Saturday, May 7, 2011

Some Random Events

When I was in high school myself and some other guys got a job parking cars at a local synagogue in my old neighborhood in Brooklyn NY. One Saturday night on a very very very cold day we began valet parking the cars and then at the end of the event we would run down the street jump into the parked cars and return them to their frozen waiting owners at the main door of the synagogue. So this elderly couple hands me a car ticket I run down the street and start the car and turn on the radio and turn the heater all the way up, thinking that these additional touches will enlarge my tip. BUT, here comes the funny part, as I drove back to the synagogue in the nearly frozen car I hit a pothole, and the car went in and came out with a bang and the impact shattered the frozen back window. Not knowing what to do I drove the car to the waiting elderly couple, who much to my surprise got in their car and drove off, and I never saw them again. To this day I have often wondered what they thought as they drove in their nearly freezing car with the back window shattered and all in pieces on their back seat. Where they so drunk so out of it in general that they never noticed? Did they ever notice or did they just drive around with the car that way till it rained or snowed into it?

Another time my friends and I were out for the night and we needed to park my car, but could not find a space. But, we saw a VW bug taking up what looked like two parking spaces so we got the bright idea we would push the VW into one space and then my car would fit into the newly enlarged second space. So, we jumped out of the car and two or three of us put our backsides onto the back of the VW and then our feet onto the bumper of a parked car next to the rear of the VW. We then began pushing on the VW expecting it to move along the curb. Much to our surprise the VW didn't move, what did happen is the sheet metal of the VW collapsed and pushed in leaving a large dent in the rear of the VW. So, we lifted up the VW and turned it around so that it was parked the wrong way in the spot and hoped that the owner would not be interested in looking at the rear of his or her car while trying to figure out how it got parked the wrong way from the direction he or she had left it.

Thursday, April 28, 2011

1955 with the Internet

I have finally figured out what Portland OR and the areas around them are. They are a small town in the 1950's but they have the internet. Its actually a very appealing combination of small town 1950's America living but with 21st Century advantages. The rub comes when the 21st century begins to try to speed up the 1950's. It's like watching the Leave It To Beaver show, but having it play in forwardness all the time.
Also living in this time warp makes you begin to think that we can actually solve all our social ills by simply ignoring them, as if society will simply outgrow its problems as if they were phases of maturing.

Sunday, April 3, 2011

THE DONALD (DONALD TRUMP FOR PRESIDENT)

Just when I was beginning to think that the news was not providing enough things to make me laugh, I heard that Donald Trump is running for President.
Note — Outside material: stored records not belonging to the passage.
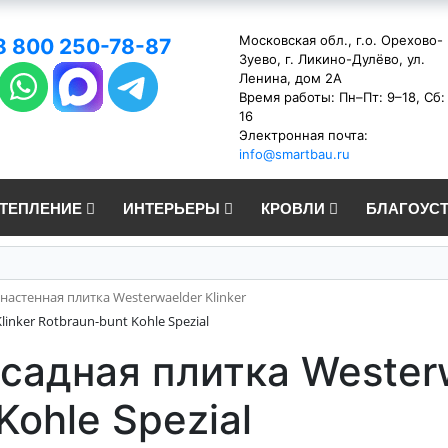
Московская обл., г.о. Орехово-
8 800 250-78-87
Зуево, г. Ликино-Дулёво, ул.
Ленина, дом 2А
Время работы: Пн–Пт: 9–18, Сб:
16
Электронная почта:
info@smartbau.ru
УТЕПЛЕНИЕ
ИНТЕРЬЕРЫ
КРОВЛИ
БЛАГОУС
настенная плитка Westerwaelder Klinker
inker Rotbraun-bunt Kohle Spezial
садная плитка Westerw
Kohle Spezial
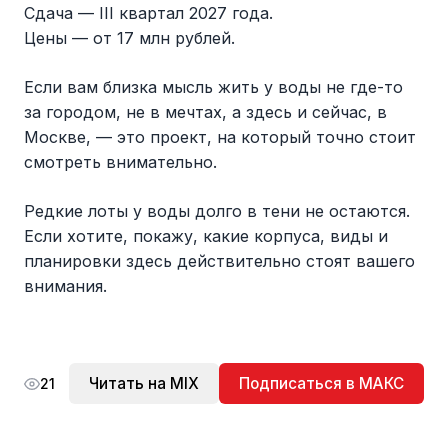
Сдача — III квартал 2027 года.
Цены — от 17 млн рублей.
Если вам близка мысль жить у воды не где-то
за городом, не в мечтах, а здесь и сейчас, в
Москве, — это проект, на который точно стоит
смотреть внимательно.
Редкие лоты у воды долго в тени не остаются.
Если хотите, покажу, какие корпуса, виды и
планировки здесь действительно стоят вашего
внимания.
Читать на MIX
Подписаться в МАКС
21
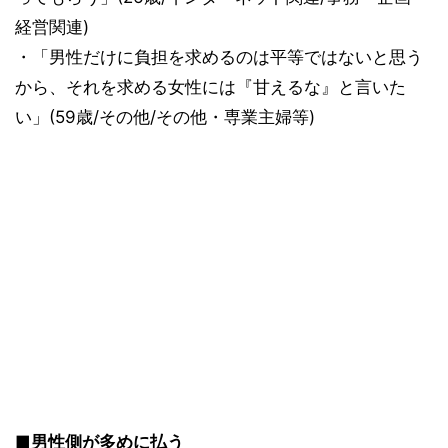
経営関連)
・「男性だけに負担を求めるのは平等ではないと思う
から、それを求める女性には『甘えるな』と言いた
い」(59歳/その他/その他・専業主婦等)
■男性側が多めに払う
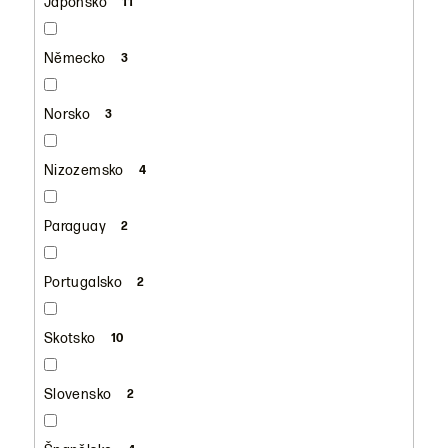
Japonsko
11
Německo
3
Norsko
3
Nizozemsko
4
Paraguay
2
Portugalsko
2
Skotsko
10
Slovensko
2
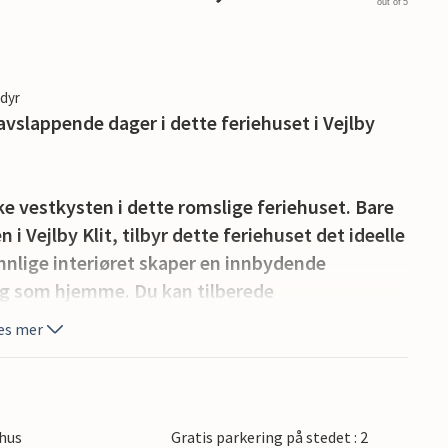
out of 5
edyr
vslappende dager i dette feriehuset i Vejlby
e vestkysten i dette romslige feriehuset. Bare
 i Vejlby Klit, tilbyr dette feriehuset det ideelle
vennlige interiøret skaper en innbydende
eg som hjemme. Du kan tilberede
kjøkkenet og nyte dem i den koselige spisestuen
es mer
å slappe av utendørs. Nyt en kopp kaffe og kake
l en koselig middag i det fri. Den friske luften
hus
Gratis parkering på stedet : 2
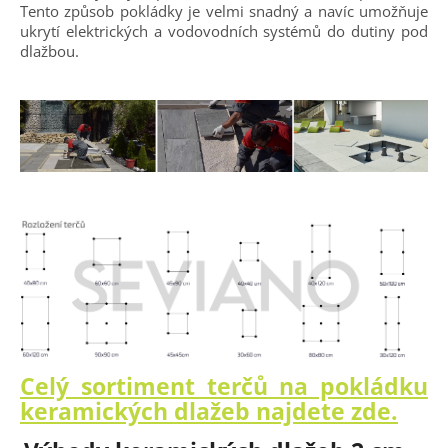
Tento způsob pokládky je velmi snadný a navíc umožňuje
ukrytí elektrických a vodovodních systémů do dutiny pod
dlažbou.
Celý sortiment terčů na pokládku
keramických dlažeb najdete zde.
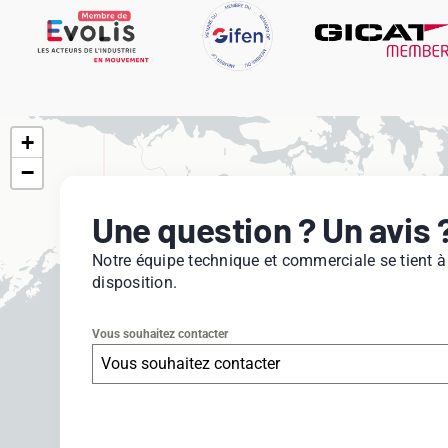
+
−
Une question ? Un avis 
Notre équipe technique et commerciale se tient à
disposition.
Vous souhaitez contacter
Vous souhaitez contacter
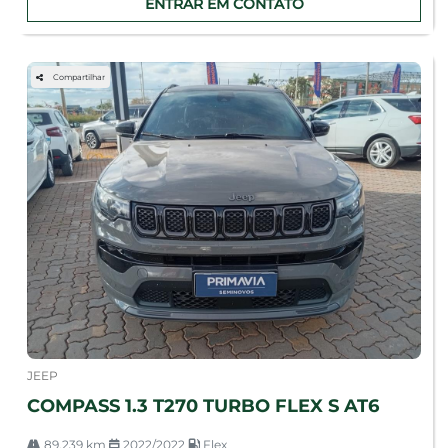
ENTRAR EM CONTATO
Compartilhar
JEEP
COMPASS 1.3 T270 TURBO FLEX S AT6
89.239 km
2022/2022
Flex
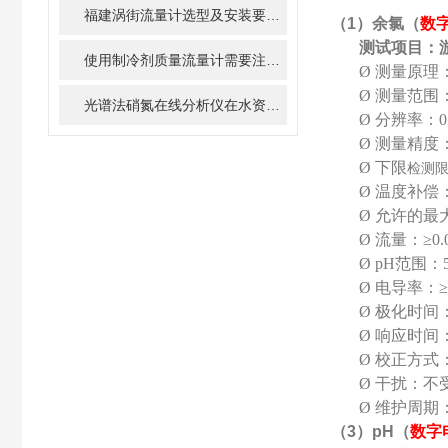
福建涡街流量计选型及安装要求指导
（
1
）余氯（
数
测试项目：游
使用制冷剂质量流量计需要注意的细节有哪些
Ø
测量原理
Ø
测量范围：余
光谱法硝氮在线分析仪在水资源管理中的重要性与作用
Ø
分辨率：0.
Ø
测量精度：
Ø
下限
检测限
Ø
温度补偿
Ø
允许的最大
Ø
流量：≥0.0
Ø
pH
范围：5
Ø
电导率：≥1
Ø
极化时间
Ø
响应时间：
Ø
校正方式
Ø
干扰：不
Ø
维护周期
（
3
）
pH
（
数字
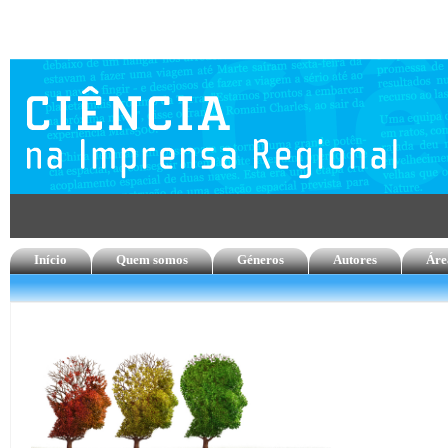
Início
Quem somos
Géneros
Autores
Áre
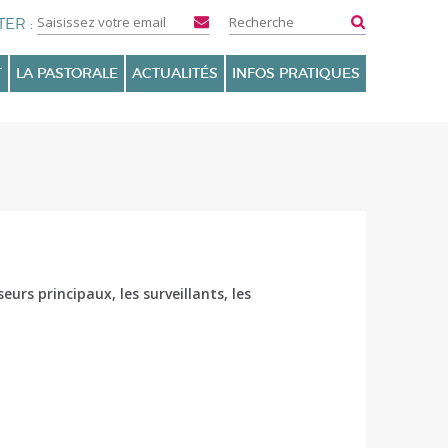
T
LA PASTORALE
ACTUALITÉS
INFOS PRATIQUES
urs principaux, les surveillants, les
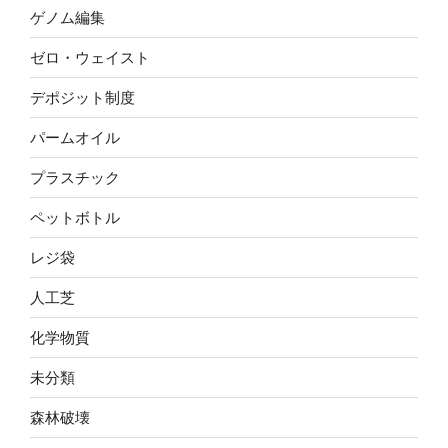
ゲノム編集
ゼロ・ウェイスト
デポジット制度
パームオイル
プラスチック
ペットボトル
レジ袋
人工芝
化学物質
未分類
森林破壊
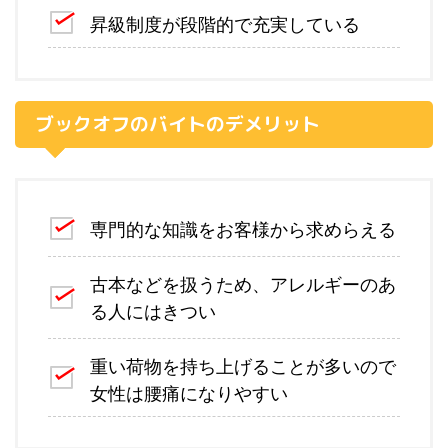
昇級制度が段階的で充実している
ブックオフのバイトのデメリット
専門的な知識をお客様から求めらえる
古本などを扱うため、アレルギーのあ
る人にはきつい
重い荷物を持ち上げることが多いので
女性は腰痛になりやすい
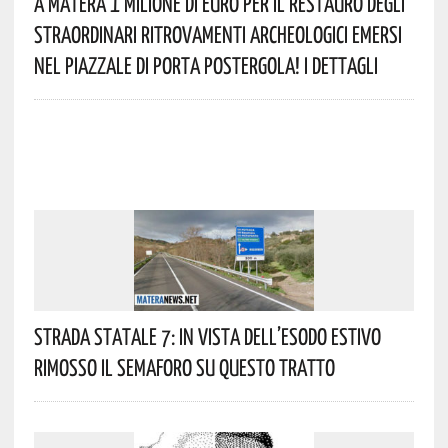
A Matera 1 Milione Di Euro Per Il Restauro Degli
Straordinari Ritrovamenti Archeologici Emersi
Nel Piazzale Di Porta Postergola! I Dettagli
Strada Statale 7: In Vista Dell’esodo Estivo
Rimosso Il Semaforo Su Questo Tratto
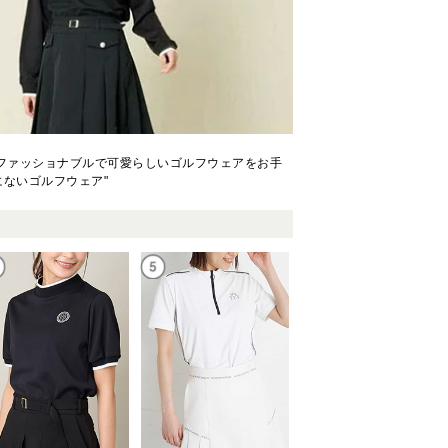
誕生。ファッショナブルで可愛らしいゴルフウェアをお手
ないゴルフウェア"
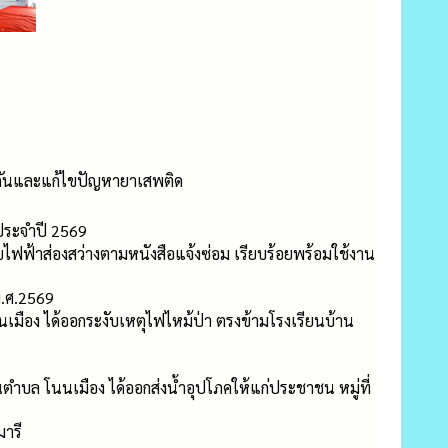
องกันและแก้ไขปัญหายาเสพติด
ประจำปี 2569
บบไฟฟ้าส่องสว่างตามหนังสือแจ้งซ่อม เรียบร้อยพร้อมใช้งาน
พ.ศ.2569
มือง ได้ออกระงับเหตุไฟไหม้ป่า ตรงข้ามโรงเรียนบ้าน
ตำบล โนนเมือง ได้ออกส่งน้ำอุปโภคให้แก่ประชาชน หมู่ที่
ารี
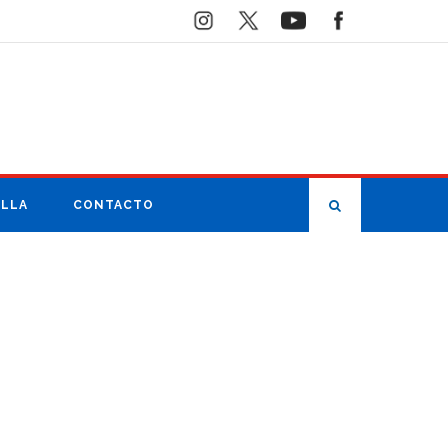
ILLA
CONTACTO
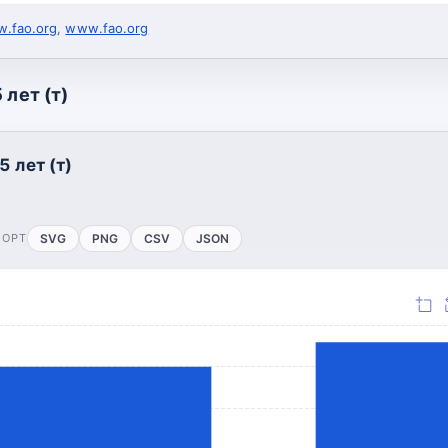
.fao.org
,
www.fao.org
 лет (т)
5 лет (т)
ПОРТ
SVG
PNG
CSV
JSON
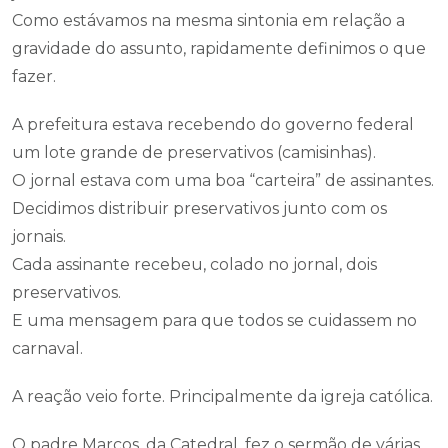
Como estávamos na mesma sintonia em relação a
gravidade do assunto, rapidamente definimos o que
fazer.
A prefeitura estava recebendo do governo federal
um lote grande de preservativos (camisinhas).
O jornal estava com uma boa “carteira” de assinantes.
Decidimos distribuir preservativos junto com os
jornais.
Cada assinante recebeu, colado no jornal, dois
preservativos.
E uma mensagem para que todos se cuidassem no
carnaval.
A reação veio forte. Principalmente da igreja católica.
O padre Marcos, da Catedral, fez o sermão de várias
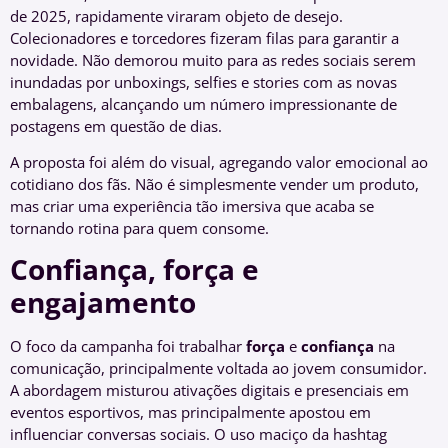
de 2025, rapidamente viraram objeto de desejo.
Colecionadores e torcedores fizeram filas para garantir a
novidade. Não demorou muito para as redes sociais serem
inundadas por unboxings, selfies e stories com as novas
embalagens, alcançando um número impressionante de
postagens em questão de dias.
A proposta foi além do visual, agregando valor emocional ao
cotidiano dos fãs. Não é simplesmente vender um produto,
mas criar uma experiência tão imersiva que acaba se
tornando rotina para quem consome.
Confiança, força e
engajamento
O foco da campanha foi trabalhar
força
e
confiança
na
comunicação, principalmente voltada ao jovem consumidor.
A abordagem misturou ativações digitais e presenciais em
eventos esportivos, mas principalmente apostou em
influenciar conversas sociais. O uso maciço da hashtag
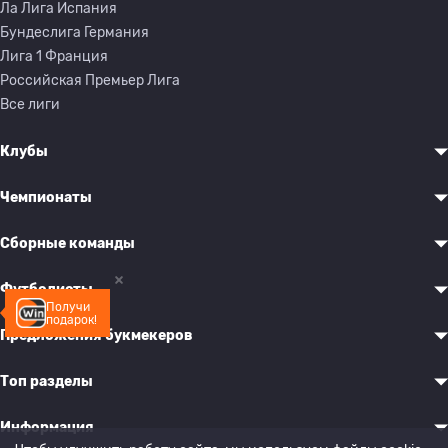
Ла Лига Испания
Бундеслига Германия
Лига 1 Франция
Российская Премьер Лига
Все лиги
Клубы
Чемпионаты
Сборные команды
Футболисты
Получи
подарок!
Предложения букмекеров
Топ разделы
Информация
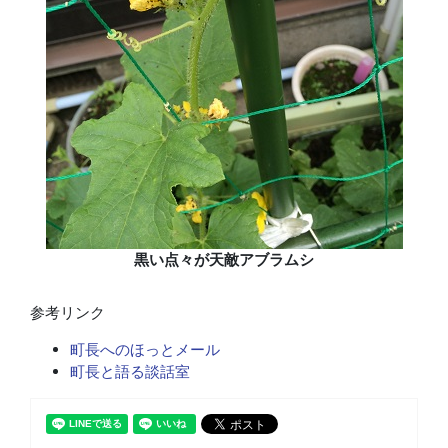
黒い点々が天敵アブラムシ
参考リンク
町長へのほっとメール
町長と語る談話室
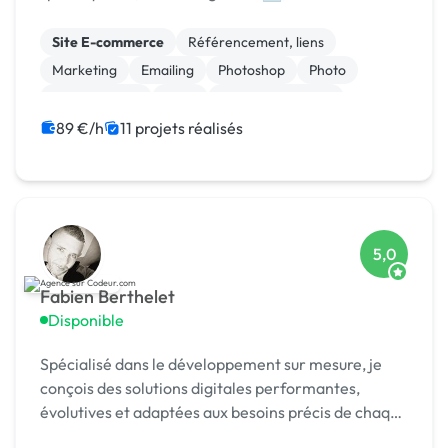
formation 🎓. Agréée CII, CIR, Qualiopi, 1er [URL
MASQUÉE] 🏆 !
Site E-commerce
Référencement, liens
Marketing
Emailing
Photoshop
Photo
Motion design
Logo
Charte graphique
Boutons
89 €/h
11 projets réalisés
5,0
Fabien Berthelet
Disponible
Spécialisé dans le développement sur mesure, je
conçois des solutions digitales performantes,
évolutives et adaptées aux besoins précis de chaque
client.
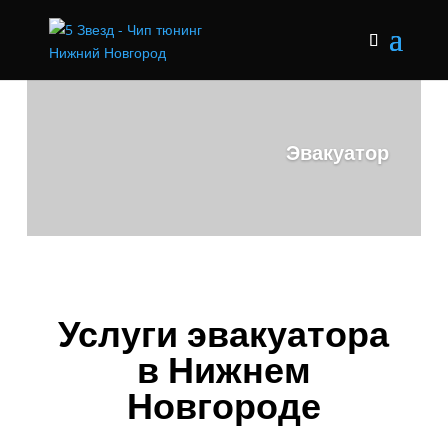
Эвакуатор
Услуги эвакуатора
в Нижнем
Новгороде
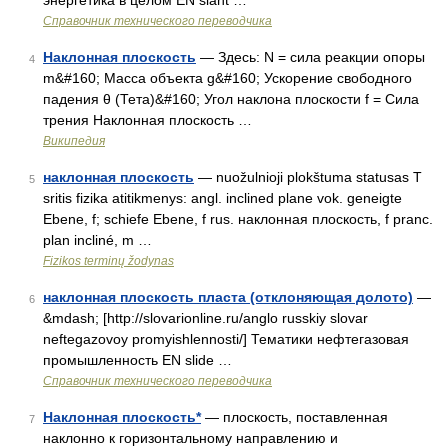
энергетика в целом EN slant …
Справочник технического переводчика
Наклонная плоскость
— Здесь: N = сила реакции опоры
4
m&#160; Масса объекта g&#160; Ускорение свободного
падения θ (Тета)&#160; Угол наклона плоскости f = Сила
трения Наклонная плоскость …
Википедия
наклонная плоскость
— nuožulnioji plokštuma statusas T
5
sritis fizika atitikmenys: angl. inclined plane vok. geneigte
Ebene, f; schiefe Ebene, f rus. наклонная плоскость, f pranc.
plan incliné, m …
Fizikos terminų žodynas
наклонная плоскость пласта (отклоняющая долото)
—
6
&mdash; [http://slovarionline.ru/anglo russkiy slovar
neftegazovoy promyishlennosti/] Тематики нефтегазовая
промышленность EN slide …
Справочник технического переводчика
Наклонная плоскость*
— плоскость, поставленная
7
наклонно к горизонтальному направлению и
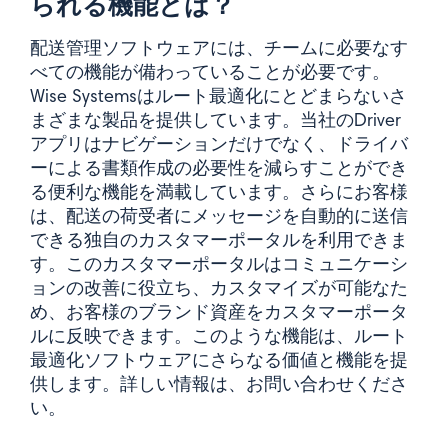
られる機能とは？
配送管理ソフトウェアには、チームに必要なす
べての機能が備わっていることが必要です。
Wise Systemsはルート最適化にとどまらないさ
まざまな製品を提供しています。当社のDriver
アプリはナビゲーションだけでなく、ドライバ
ーによる書類作成の必要性を減らすことができ
る便利な機能を満載しています。さらにお客様
は、配送の荷受者にメッセージを自動的に送信
できる独自のカスタマーポータルを利用できま
す。このカスタマーポータルはコミュニケーシ
ョンの改善に役立ち、カスタマイズが可能なた
め、お客様のブランド資産をカスタマーポータ
ルに反映できます。このような機能は、ルート
最適化ソフトウェアにさらなる価値と機能を提
供します。詳しい情報は、お問い合わせくださ
い。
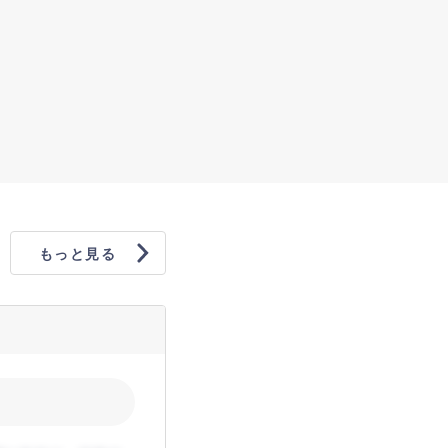
もっと見る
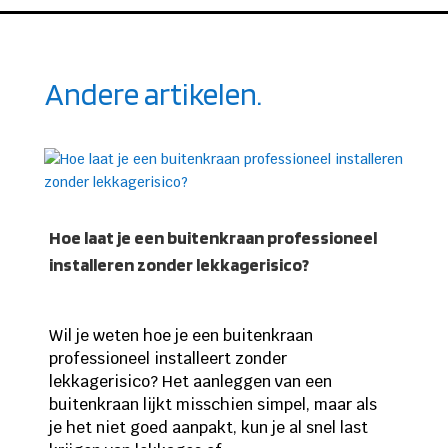
Andere artikelen.
Hoe laat je een buitenkraan professioneel
installeren zonder lekkagerisico?
Wil je weten hoe je een buitenkraan
professioneel installeert zonder
lekkagerisico? Het aanleggen van een
buitenkraan lijkt misschien simpel, maar als
je het niet goed aanpakt, kun je al snel last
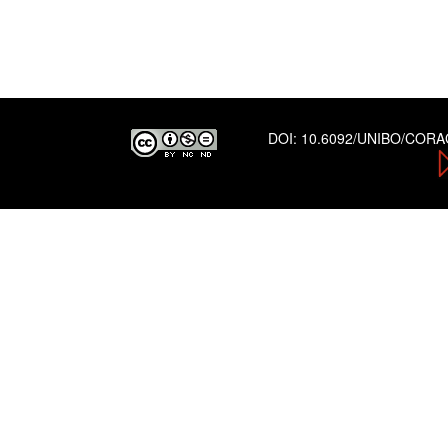
DOI:
10.6092/UNIBO/COR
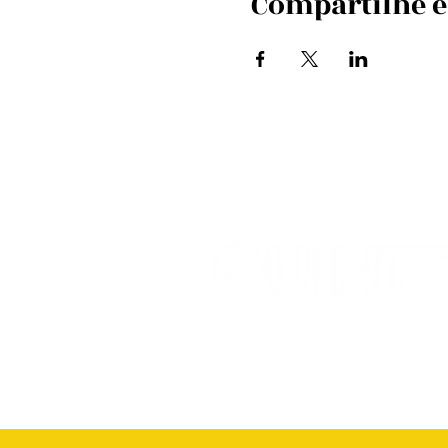
Compartilhe e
After I stopped laughing I realized that his candidacy would be a real boost to American Politics. The last Presidential cycle did not feature a TV reality show candidate and I know many people where lamenting that obvious missing candidate. Now, Donald Trump can fill that void. He can appeal to that segment of the American Public who can't tell you how a law is enacted but can tell you who is the last American Idol, or who was on the last cover of PEOPLE Magazine.
Donald Trump can be the Reality TV Party Candidate and we can now have our Presidential Elections done on the telephone the way that the American Idol winners are picked. Leave it up to The Donald to bring us and his hairdo into the 21st Century.